RDC : LA CONSTITUTION AU CŒUR D’UN BRAS DE FER POLITIQUE ET CITOYEN.

Le débat dépasse la technique juridique. Il touche à la confiance des citoyens, à la stabilité politique et à l’avenir de la démocratie congolaise. Chaque camp tente de convaincre l’opinion publique, mais l’incertitude grandit.

Du côté du gouvernement, les arguments sont clairs. « La Constitution actuelle ne répond plus aux réalités du pays », expliquent le parti au pouvoir (UDPS) ainsi que les membres de l’Union sacrée, regroupement polique de l’actuel président Félix Tshisekedi. Selon eux, certaines dispositions freinent l’efficacité de l’État et doivent être revues pour améliorer la gouvernance.

Mais dans les rangs de l’opposition et de la société civile, la méfiance domine. Ils craignent que cette réforme soit un prétexte pour prolonger le pouvoir au-delà de 2028 , confient des militants lors d’une marche organisée dans la capitale du pays Kinshasa. Pour eux, toucher à la Constitution, c’est ouvrir la porte à un recul démocratique, voir même à la dictature.

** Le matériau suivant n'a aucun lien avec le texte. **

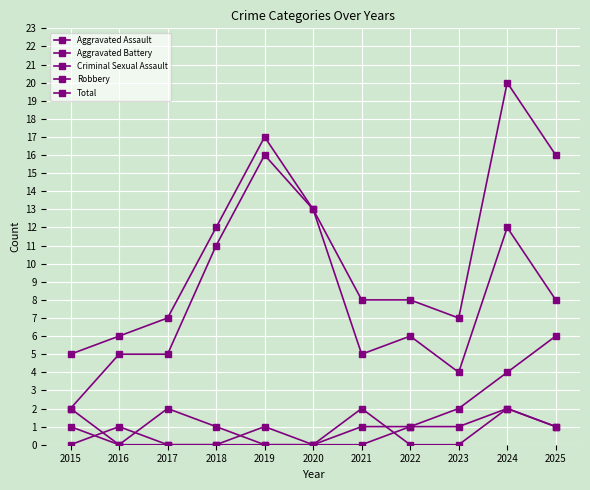

At which label is Criminal Sexual Assault closest to 1?

2015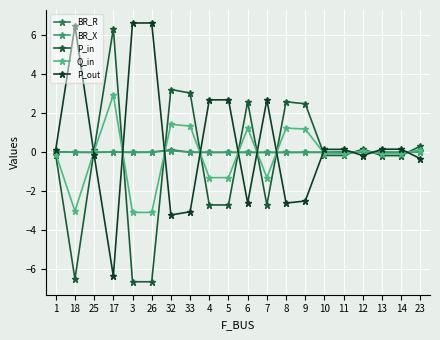

At which category is the sum across all series the highest?

17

Plusieurs personnalités majeures ont pris position.
Modeste Bahati Lukwebo, récent vice président du sénat, estime que « le problème n’est pas la Constitution, mais la gouvernance ».
Le Dr Denis Mukwege, prix Nobel de la paix, appelle les Congolais à protéger la constitution actuelle et à se concentrer sur les défis prioritaires, comme la sécurité et le développement.
L’ancien président Joseph Kabila, ainsi que Moïse Katumbi et Martin Fayulu, redoutent qu’une modification ne provoque davantage d’instabilité et ne menace l’unité nationale.

Le 3 juin, Kinshasa a vécu une journée « ville morte ». Les rues étaient désertées, les commerces fermés, signe de la mobilisation contre la révision constitutionnelle.
« C’est notre manière de dire non », racontent des certains congolais de Kinshasa ; en ajoutant: « Nous voulons que les dirigeants respectent la Constitution qui est l’une des meilleures constitutions au monde et qu’ils pensent plutôt à nos vrais problèmes quotidiens.»

À l’Est du pays, où l’insécurité persiste, beaucoup doutent de la possibilité d’organiser un référendum crédible; alors que c’est ce que prévoit le gouvernement actuel.
« Comment consulter la population alors que des régions entières vivent sous la menace des groupes armés ? » s’interrogent certains habitants de l’est du pays qui est sous contrôle d’une milice et rébellion soutenu par des armées étrangères.